§ **About this exercise**: Write every line of the listing below as a JSON list of strings, one string per line, skipping blank lines and leaving out the picture markers.

(Dataset entries)
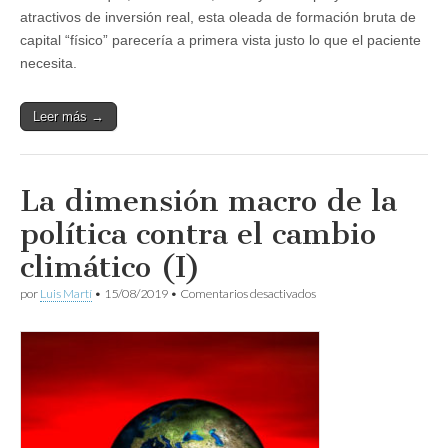
atractivos de inversión real, esta oleada de formación bruta de
capital “físico” parecería a primera vista justo lo que el paciente
necesita.
Leer más →
La dimensión macro de la
política contra el cambio
climático (I)
en
por
Luis Martí
•
15/08/2019
•
Comentarios desactivados
La
dimensión
macro
de
la
política
contra
el
cambio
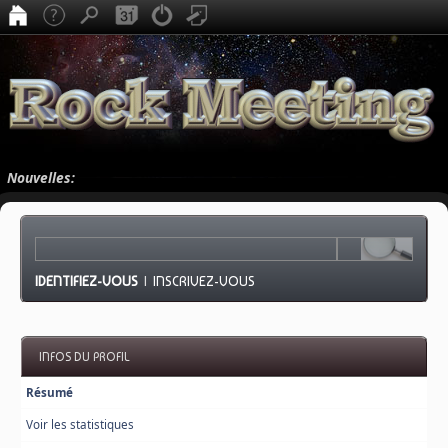
Nouvelles:
IDENTIFIEZ-VOUS
|
INSCRIVEZ-VOUS
INFOS DU PROFIL
Résumé
Voir les statistiques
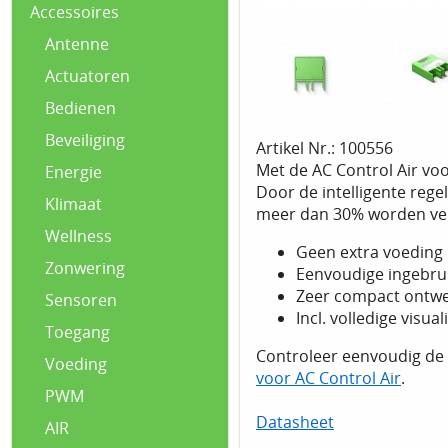
Accessoires
Antenne
Actuatoren
Bedienen
Beveiliging
Artikel Nr.: 100556
Met de AC Control Air voo
Energie
Door de intelligente rege
Klimaat
meer dan 30% worden ver
Wellness
Geen extra voeding
Zonwering
Eenvoudige ingebrui
Zeer compact ontwer
Sensoren
Incl. volledige visu
Toegang
Controleer eenvoudig de 
Voeding
voor AC Control Air
.
PWM
Datasheet
AIR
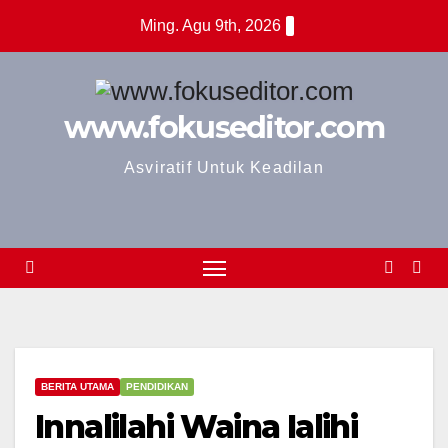
Skip
Ming. Agu 9th, 2026
to
content
www.fokuseditor.com
Asviratif Untuk Keadilan
BERITA UTAMA
PENDIDIKAN
Innalilahi Waina Ialihi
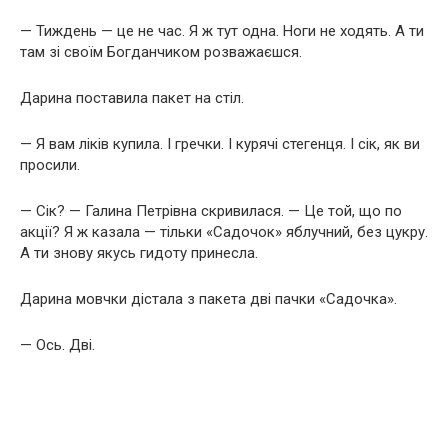
— Тиждень — це не час. Я ж тут одна. Ноги не ходять. А ти
там зі своїм Богданчиком розважаєшся.
Дарина поставила пакет на стіл.
— Я вам ліків купила. І гречки. І курячі стегенця. І сік, як ви
просили.
— Сік? — Галина Петрівна скривилася. — Це той, що по
акції? Я ж казала — тільки «Садочок» яблучний, без цукру.
А ти знову якусь гидоту принесла.
Дарина мовчки дістала з пакета дві пачки «Садочка».
— Ось. Дві.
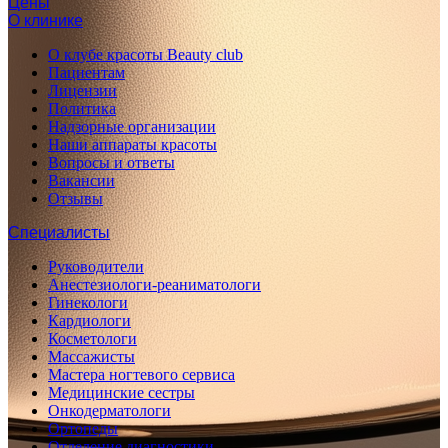
Цены
О клинике
О клубе красоты Beauty club
Пациентам
Лицензии
Политика
Надзорные организации
Наши аппараты красоты
Вопросы и ответы
Вакансии
Отзывы
Специалисты
Руководители
Анестезиологи-реаниматологи
Гинекологи
Кардиологи
Косметологи
Массажисты
Мастера ногтевого сервиса
Медицинские сестры
Онкодерматологи
Ортопеды
Отделение диагностики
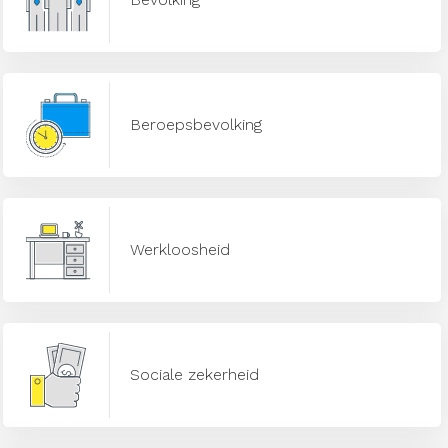
Beroepsbevolking
Werkloosheid
Sociale zekerheid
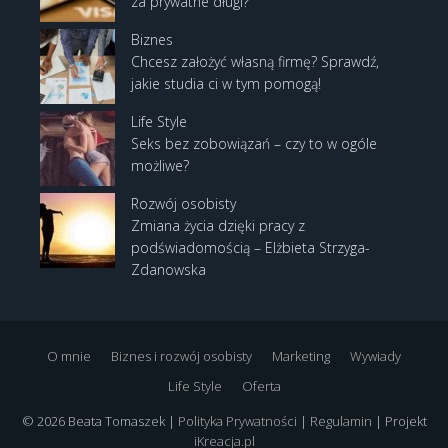
za prywatne długi?
Biznes
Chcesz założyć własną firmę? Sprawdź,
jakie studia ci w tym pomogą!
Life Style
Seks bez zobowiązań – czy to w ogóle
możliwe?
Rozwój osobisty
Zmiana życia dzięki pracy z
podświadomością – Elżbieta Strzyga-
Zdanowska
O mnie
Biznes i rozwój osobisty
Marketing
Wywiady
Life Style
Oferta
© 2026 Beata Tomaszek |
Polityka Prywatności
|
Regulamin
| Projekt
iKreacja.pl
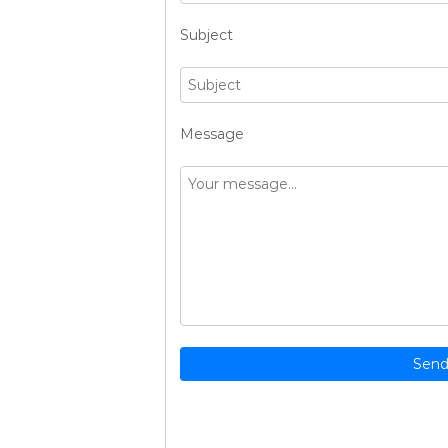
Subject
Message
Send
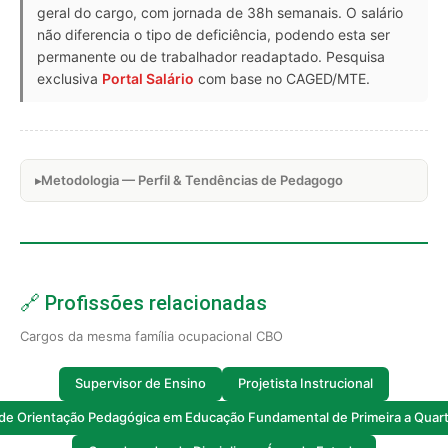
geral do cargo, com jornada de 38h semanais. O salário
não diferencia o tipo de deficiência, podendo esta ser
permanente ou de trabalhador readaptado. Pesquisa
exclusiva
Portal Salário
com base no CAGED/MTE.
Metodologia — Perfil & Tendências de Pedagogo
🔗 Profissões relacionadas
Cargos da mesma família ocupacional CBO
Supervisor de Ensino
Projetista Instrucional
r de Orientação Pedagógica em Educação Fundamental de Primeira a Quart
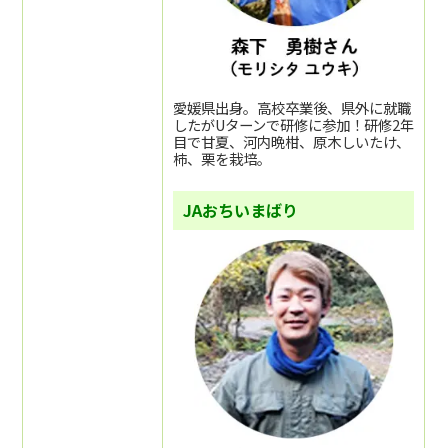
愛媛県出身。高校卒業後、県外に就職
したがUターンで研修に参加！研修2年
目で甘夏、河内晩柑、原木しいたけ、
柿、栗を栽培。
JAおちいまばり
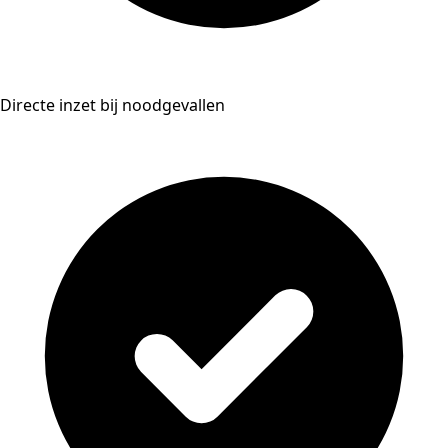
Directe inzet bij noodgevallen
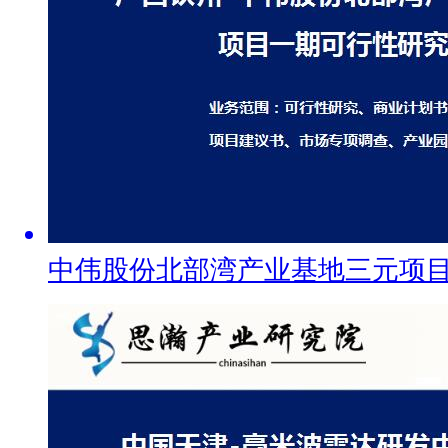
中伟股份北部湾产业基地三元项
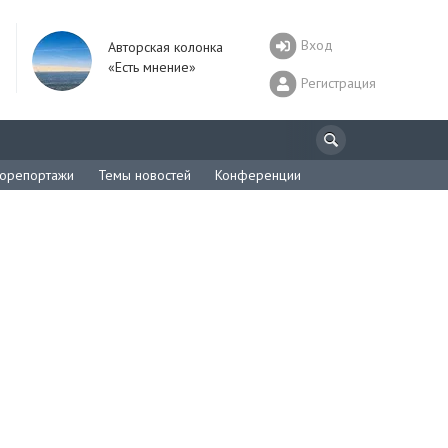
Вход
Авторская колонка
«Есть мнение»
Регистрация
орепортажи
Темы новостей
Конференции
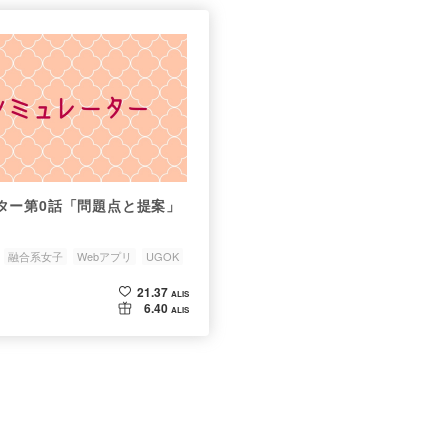
ター第0話「問題点と提案」
融合系女子
Webアプリ
UGOK
21.37
ALIS
6.40
ALIS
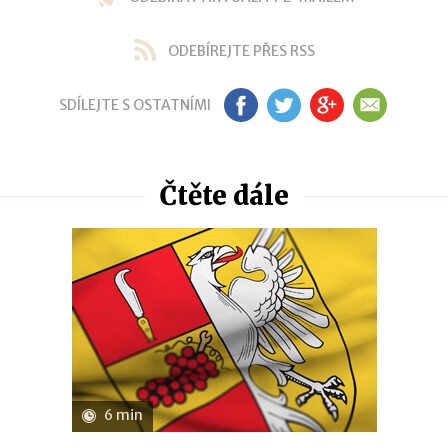
ODEBÍREJTE PŘES RSS
SDÍLEJTE S OSTATNÍMI
FB
TW
GP
EM
Čtěte dále
6 min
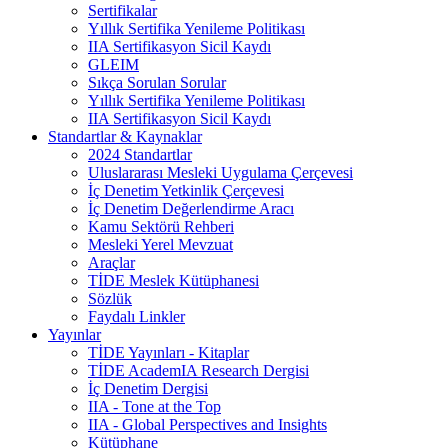
Sertifikalar
Yıllık Sertifika Yenileme Politikası
IIA Sertifikasyon Sicil Kaydı
GLEIM
Sıkça Sorulan Sorular
Yıllık Sertifika Yenileme Politikası
IIA Sertifikasyon Sicil Kaydı
Standartlar & Kaynaklar
2024 Standartlar
Uluslararası Mesleki Uygulama Çerçevesi
İç Denetim Yetkinlik Çerçevesi
İç Denetim Değerlendirme Aracı
Kamu Sektörü Rehberi
Mesleki Yerel Mevzuat
Araçlar
TİDE Meslek Kütüphanesi
Sözlük
Faydalı Linkler
Yayınlar
TİDE Yayınları - Kitaplar
TİDE AcademIA Research Dergisi
İç Denetim Dergisi
IIA - Tone at the Top
IIA - Global Perspectives and Insights
Kütüphane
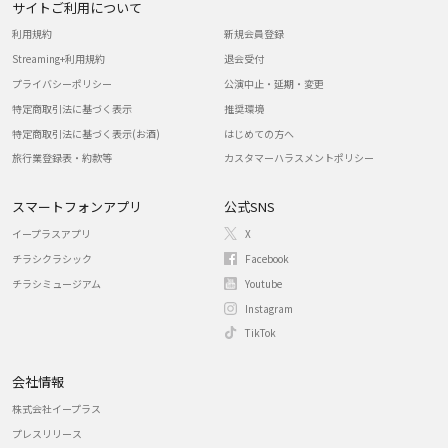
サイトご利用について
利用規約
新規会員登録
Streaming+利用規約
退会受付
プライバシーポリシー
公演中止・延期・変更
特定商取引法に基づく表示
推奨環境
特定商取引法に基づく表示(お酒)
はじめての方へ
旅行業登録表・約款等
カスタマーハラスメントポリシー
スマートフォンアプリ
公式SNS
イープラスアプリ
X
チラシクラシック
Facebook
チラシミュージアム
Youtube
Instagram
TikTok
会社情報
株式会社イープラス
プレスリリース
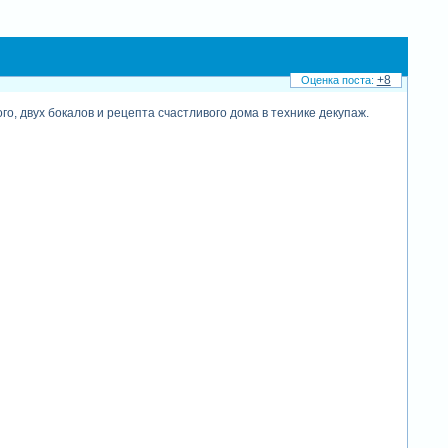
+8
о, двух бокалов и рецепта счастливого дома в технике декупаж.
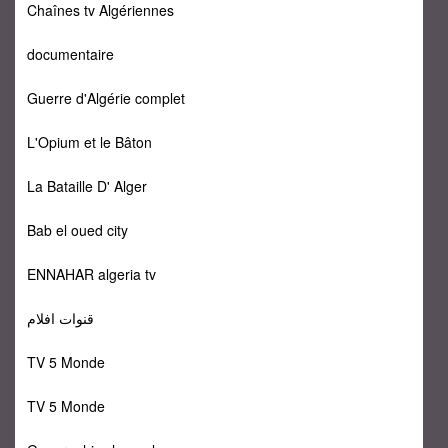
Chaînes tv Algériennes
documentaire
Guerre d'Algérie complet
L'Opium et le Bâton
La Bataille D' Alger
Bab el oued city
ENNAHAR algeria tv
قنوات افلام
TV 5 Monde
TV 5 Monde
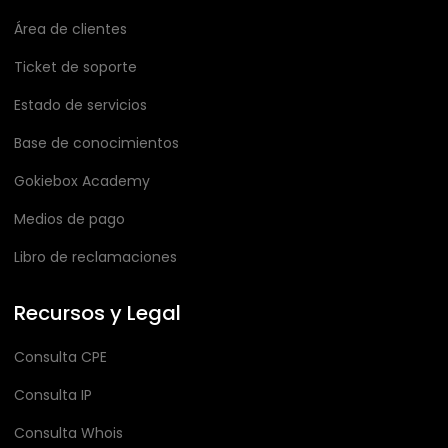
Área de clientes
Ticket de soporte
Estado de servicios
Base de conocimientos
Gokiebox Academy
Medios de pago
Libro de reclamaciones
Recursos y Legal
Consulta CPE
Consulta IP
Consulta Whois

§ **Problem solution**:
[
  "atractivos de inversión real, esta oleada de formación bruta de",
  "capital “físico” parecería a primera vista justo lo que el paciente",
  "necesita.",
  "Leer más →",
  "La dimensión macro de la",
  "política contra el cambio",
  "climático (I)",
  "en",
  "por",
  "Luis Martí",
  "•",
  "15/08/2019",
  "•",
  "Comentarios desactivados",
  "La",
  "dimensión",
  "macro",
  "de",
  "la",
  "política",
  "contra",
  "el",
  "cambio",
  "Nouvelles:",
  "IDENTIFIEZ-VOUS",
  "|",
  "INSCRIVEZ-VOUS",
  "INFOS DU PROFIL",
  "Résumé",
  "Voir les statistiques",
  "Accessoires",
  "Antenne",
  "Actuatoren",
  "Bedienen",
  "Beveiliging",
  "Artikel Nr.: 100556",
  "Met de AC Control Air voo",
  "Energie",
  "Door de intelligente rege",
  "Klimaat",
  "meer dan 30% worden ver",
  "Wellness",
  "Geen extra voeding",
  "Zonwering",
  "Eenvoudige ingebrui",
  "Zeer compact ontwer",
  "Sensoren",
  "Incl. volledige visu",
  "Toegang",
  "Controleer eenvoudig de ",
  "Voeding",
  "voor AC Control Air",
  ".",
  "PWM",
  "Datasheet",
  "AIR",
  "Skip",
  "Ming. Agu 9th, 2026",
  "to",
  "content",
  "www.fokuseditor.com",
  "Asviratif Untuk Keadilan",
  "BERITA UTAMA",
  "PENDIDIKAN",
  "Innalilahi Waina Ialihi",
  "— Тиждень — це не час. Я ж тут одна. Ноги не ходять. А ти",
  "там зі своїм Богданчиком розважаєшся.",
  "Дарина поставила пакет на стіл.",
  "— Я вам ліків купила. І гречки. І курячі стегенця. І сік, як ви",
  "просили.",
  "— Сік? — Галина Петрівна скривилася. — Це той, що по",
  "акції? Я ж казала — тільки «Садочок» яблучний, без цукру.",
  "А ти знову якусь гидоту принесла.",
  "Дарина мовчки дістала з пакета дві пачки «Садочка».",
  "— Ось. Дві.",
  "Цены",
  "О клинике",
  "О клубе красоты Beauty club",
  "Пациентам",
  "Лицензии",
  "Политика",
  "Надзорные организации",
  "Наши аппараты красоты",
  "Вопросы и ответы",
  "Вакансии",
  "Отзывы",
  "Специалисты",
  "Руководители",
  "Анестезиологи-реаниматологи",
  "Гинекологи",
  "Кардиологи",
  "Косметологи",
  "Массажисты",
  "Мастера ногтевого сервиса",
  "Медицинские сестры",
  "Онкодерматологи",
  "Ортопеды",
  "Отделение диагностики",
  "Beroepsbevolking",
  "Werkloosheid",
  "Sociale zekerheid",
  "za prywatne długi?",
  "Biznes",
  "Chcesz założyć własną firmę? Sprawdź,",
  "jakie studia ci w tym pomogą!",
  "Life Style",
  "Seks bez zobowiązań – czy to w ogóle",
  "możliwe?",
  "Rozwój osobisty",
  "Zmiana życia dzięki pracy z",
  "podświadomością – Elżbieta Strzyga-",
  "Zdanowska",
  "O mnie",
  "Biznes i rozwój osobisty",
  "Marketing",
  "Wywiady",
  "Life Style",
  "Oferta",
  "© 2026 Beata Tomaszek |",
  "Polityka Prywatności",
  "|",
  "Regulamin",
  "| Projekt",
  "iKreacja.pl",
  "Subject",
  "Message",
  "Send",
  "geral do cargo, com jornada de 38h semanais. O salário",
  "não diferencia o tipo de deficiência, podendo esta ser",
  "permanente ou de trabalhador readaptado. Pesquisa",
  "exclusiva",
  "Portal Salário",
  "com base no CAGED/MTE.",
  "Metodologia — Perfil & Tendências de Pedagogo",
  "🔗 Profissões relacionadas",
  "Cargos da mesma família ocupacional CBO",
  "Supervisor de Ensino",
  "Projetista Instrucional",
  "r de Orientação Pedagógica em Educação Fundamental de Primeira a Quart",
  "愛媛県出身。高校卒業後、県外に就職",
  "したがUターンで研修に参加！研修2年",
  "目で甘夏、河内晩柑、原木しいたけ、",
  "柿、栗を栽培。",
  "JAおちいまばり",
  "Directe inzet bij noodgevallen",
  "中伟股份北部湾产业基地三元项",
  "Вход",
  "Авторская колонка",
  "«Есть мнение»",
  "Регистрация",
  "орепортажи",
  "Темы новостей",
  "Конференции",
  "ター第0話「問題点と提案」",
  "融合系女子",
  "Webアプリ",
  "UGOK",
  "21.37",
  "ALIS",
  "6.40",
  "ALIS",
  "ODEBÍREJTE PŘES RSS",
  "SDÍLEJTE S OSTATNÍMI",
  "FB",
  "TW",
  "GP",
  "EM",
  "Čtěte dále",
  "6 min",
  "Sertifikalar",
  "Yıllık Sertifika Yenileme Politikası",
  "IIA Sertifikasyon Sicil Kaydı",
  "GLEIM",
  "Sıkça Sorulan Sorular",
  "Yıllık Sertifika Yenileme Politikası",
  "IIA Sertifikasyon Sicil Kaydı",
  "Standartlar & Kaynaklar",
  "2024 Standartlar",
  "Uluslararası Mesleki Uygulama Çerçevesi",
  "İç Denetim Yetkinlik Çerçevesi",
  "İç Denetim Değerlendirme Aracı",
  "Kamu Sektörü Rehberi",
  "Mesleki Yerel Mevzuat",
  "Araçlar",
  "TİDE Meslek Kütüphanesi",
  "Sözlük",
  "Faydalı Linkler",
  "Yayınlar",
  "TİDE Yayınları - Kitaplar",
  "TİDE AcademIA Research Dergisi",
  "İç Denetim Dergisi",
  "IIA - Tone at the Top",
  "IIA - Global Perspectives and Insights",
  "Kütüphane",
  "サイトご利用について",
  "利用規約",
  "新規会員登録",
  "Streaming+利用規約",
  "退会受付",
  "プライバシーポリシー",
  "公演中止・延期・変更",
  "特定商取引法に基づく表示",
  "推奨環境",
  "特定商取引法に基づく表示(お酒)",
  "はじめての方へ",
  "旅行業登録表・約款等",
  "カスタマーハラスメントポリシー",
  "スマートフォンアプリ",
  "公式SNS",
  "イープラスアプリ",
  "X",
  "チラシクラシック",
  "Facebook",
  "チラシミュージアム",
  "Youtube",
  "Instagram",
  "TikTok",
  "会社情報",
  "株式会社イープラス",
  "プレスリリース",
  "+8",
  "о, двух бокалов и рецепта счастливого дома в технике декупаж.",
  "Chaînes tv Algériennes",
  "documentaire",
  "Guerre d'Algérie complet",
  "L'Opium et le Bâton",
  "La Bataille D' Alger",
  "Bab el oued city",
  "ENNAHAR algeria tv",
  "قنوات افلام",
  "TV 5 Monde",
  "TV 5 Monde",
  "Área de clientes",
  "Ticket de soporte",
  "Estado de servicios",
  "Base de conocimientos",
  "Gokiebox Academy",
  "Medios de pago",
  "Libro de reclamaciones",
  "Recursos y Legal",
  "Consulta CPE",
  "Consulta IP",
  "Consulta Whois"
]